A grandmaster from Minnetonka began his bid for the U.S. Chess Championship on Wednesday with a victory in the first round, converting what appeared to be a dead draw into an easily won position.

Wesley So, a 21-year-old Filipino who moved to Minnetonka last fall as he launched his professional chess career, is one of the favorites in the 12-player tournament that will crown the national champion.

In the opening round at the Chess Club and Scholastic Center of St. Louis, he defeated Daniel Naroditsky, a 19-year-old grandmaster from California.

The game was marred by errors by both players, but the biggest was committed by Naroditsky 32 moves into the game at a point where neither player had an advantage.

"I got nervous … and managed to botch it up," Naroditsky said in a postgame interview with commentator Maurice Ashley. "It's ridiculous the way I played in the endgame."

The irony in that statement will jump out at subscribers to Chess Life magazine, for which Naroditsky writes an instructional column on how to play the endgame.

So, the No. 2 seed in the tournament and the eighth-ranked player in the world, also cited errors on his part. He said he completely overlooked a strong reply by his opponent on one move, and added that he was "distracted by some factors," including feeling chilly in the playing hall. He said he also puzzled over the disappearance from the hall of his biggest fan -- the Minnetonka woman who, along with her family, has taken So in like a son when he quit college last year to focus on chess.

Lotis Key usually watches So's game in person, he explained, but she had stepped out to talk with a woman who, along with her husband, are the benefactors of the beautifully appointed club that has become the chess mecca of the U.S.

"Next time if she disappears I know here she is," So said, laughing

The tournament to decide the national champion takes place over 12 days — April 1 to April 12 — with one game per day and a rest day on April 6.

So's two chief rivals in the field are Hikaru Nakamura, who was born in Japan but raised in the U.S., and Russian-born Gata Kamsky.

Nakamura, 27, enters the tournament in peak form, recently jumping from a world No. 10 ranking to No. 3, leapfrogging So. Nakamura has the advantage of having played in more high-stakes tournaments than So, including winning the U.S. championship three times. Nakamura also won his first-round game on Wednesday.

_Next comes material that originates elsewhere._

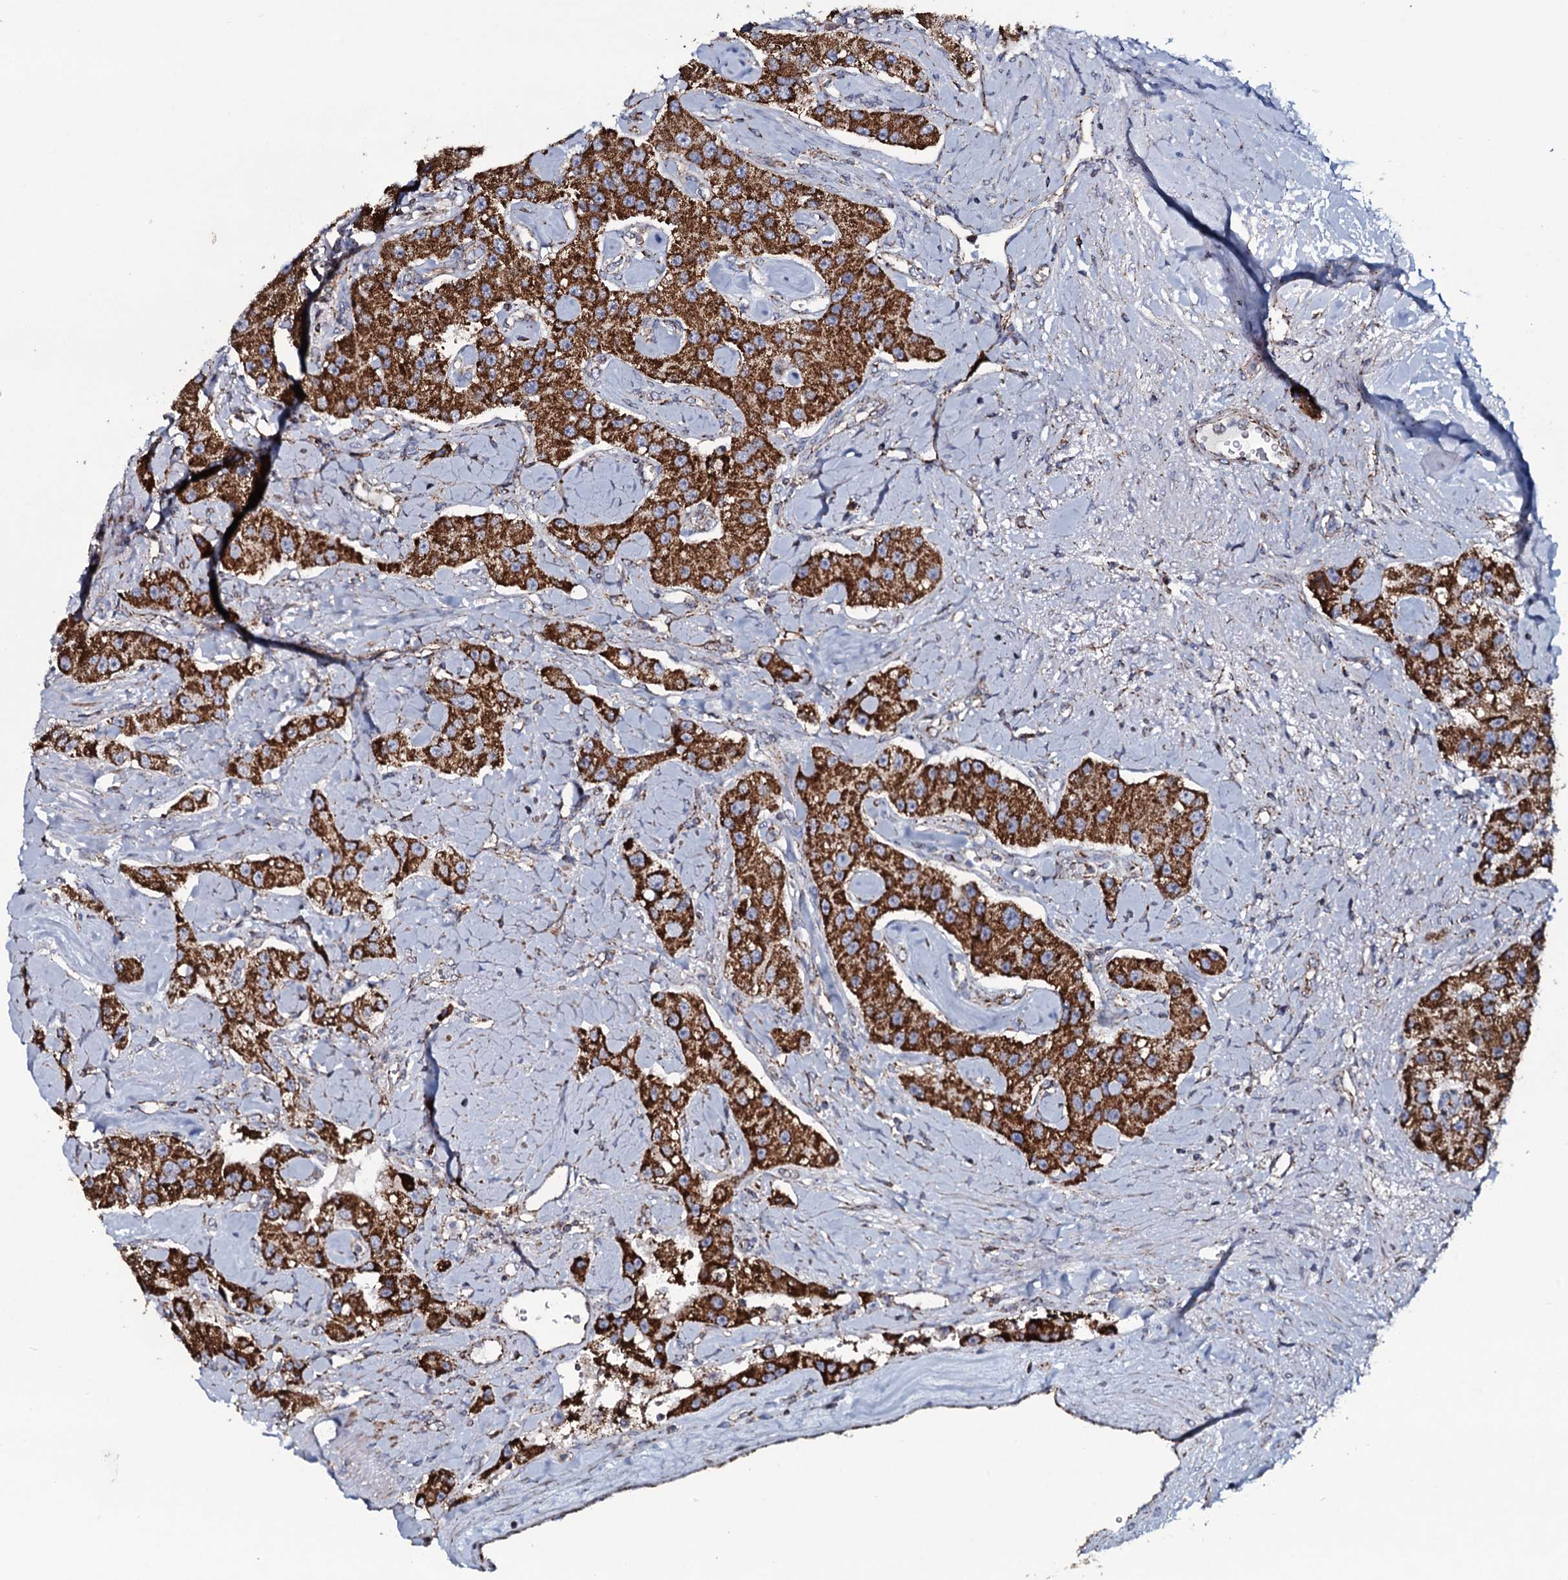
{"staining": {"intensity": "strong", "quantity": ">75%", "location": "cytoplasmic/membranous"}, "tissue": "carcinoid", "cell_type": "Tumor cells", "image_type": "cancer", "snomed": [{"axis": "morphology", "description": "Carcinoid, malignant, NOS"}, {"axis": "topography", "description": "Pancreas"}], "caption": "IHC histopathology image of malignant carcinoid stained for a protein (brown), which demonstrates high levels of strong cytoplasmic/membranous staining in approximately >75% of tumor cells.", "gene": "EVC2", "patient": {"sex": "male", "age": 41}}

Kamsky is a five-time U.S. champ, including a 19-year gap between his first and second titles (1991 and 2010). He also had an eight-year hiatus from chess after he lost a match for the world championship in 1996. At age 40, he carries a wealth of experience, but he is more likely on the downside of his career, even though he was the surprise winner of the U.S. championship last year. His game on Wednesday ended in a draw.